Now here comes the difference... it's not community driven application refinement for the greater good of all that ultimately leads to free software - these testers are paid per-bug.

The company says that this approach typically saves about 30% for customers undergoing testing procedures. Positioned as an extension to an in-house QA (quality assurance) team rather than a replacement, crowdsourcing attracts and creates, according to TCL, an interconnected community of testers who seek fame and recognition within the marketplace based on the quality and quantity of the bugs they are able to find.

Citing a recent example, uTest set loose 1,100 software testers on four major search engines: Google, Yahoo, Bing and Google's Caffeine update. Google had the fewest number of bugs and the least severe bugs among the competition, while Bing amassed the most bugs yet still scored well in the accuracy of its results.

NB: there are also monthly ’Zapper’ events where testers - both pros and amateurs - are invited to come along and test a new software application.)

Arguably I suppose, any goods-producing organisation exercises a degree of quality control or testing before it goes to market.

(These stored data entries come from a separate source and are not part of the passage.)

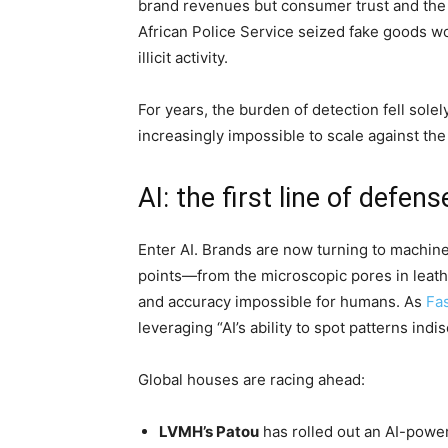
brand revenues but consumer trust and the v
African Police Service seized fake goods wo
illicit activity.
For years, the burden of detection fell sole
increasingly impossible to scale against the 
AI: the first line of defens
Enter AI. Brands are now turning to machine
points—from the microscopic pores in leathe
and accuracy impossible for humans. As
Fa
leveraging “AI’s ability to spot patterns ind
Global houses are racing ahead:
LVMH’s Patou
has rolled out an AI-powe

Web pages, software and mobile phone applications shouldn't really be any exception – should they?

TCL’s chairman and all round grande fromage Stewart Noakes is on the record as saying that, “Not only is software testing being revolutionised by the idea of using a global community of professional testers, but the concept has proven to deliver compelling, real world business benefits at a fraction of the costs of traditional software testing.”

“The testers are customer-rated and motivated by a pay-for-performance model. Unlike hiring additional in-house QA personnel or signing long-term outsourcing contracts, crowdsourcing enables massive software testing coverage. Bespoke virtual QA teams with appropriate skills are constructed by environment and demographics such as access device type, application rules, geographic location etc and deliver real-time responsiveness. In fact, a complete test cycle can be run in 48 hours or less,” adds Noakes.

So what do you think? There's not so much reportage out there on this subject so I thought it deserved a passing mention. Could this break the mould for testing as we know it? Could this be one of the resultant developments made more popular during the recession (due to the money saving opportunities it represents) that lives on? This story is not fully told as yet I feel.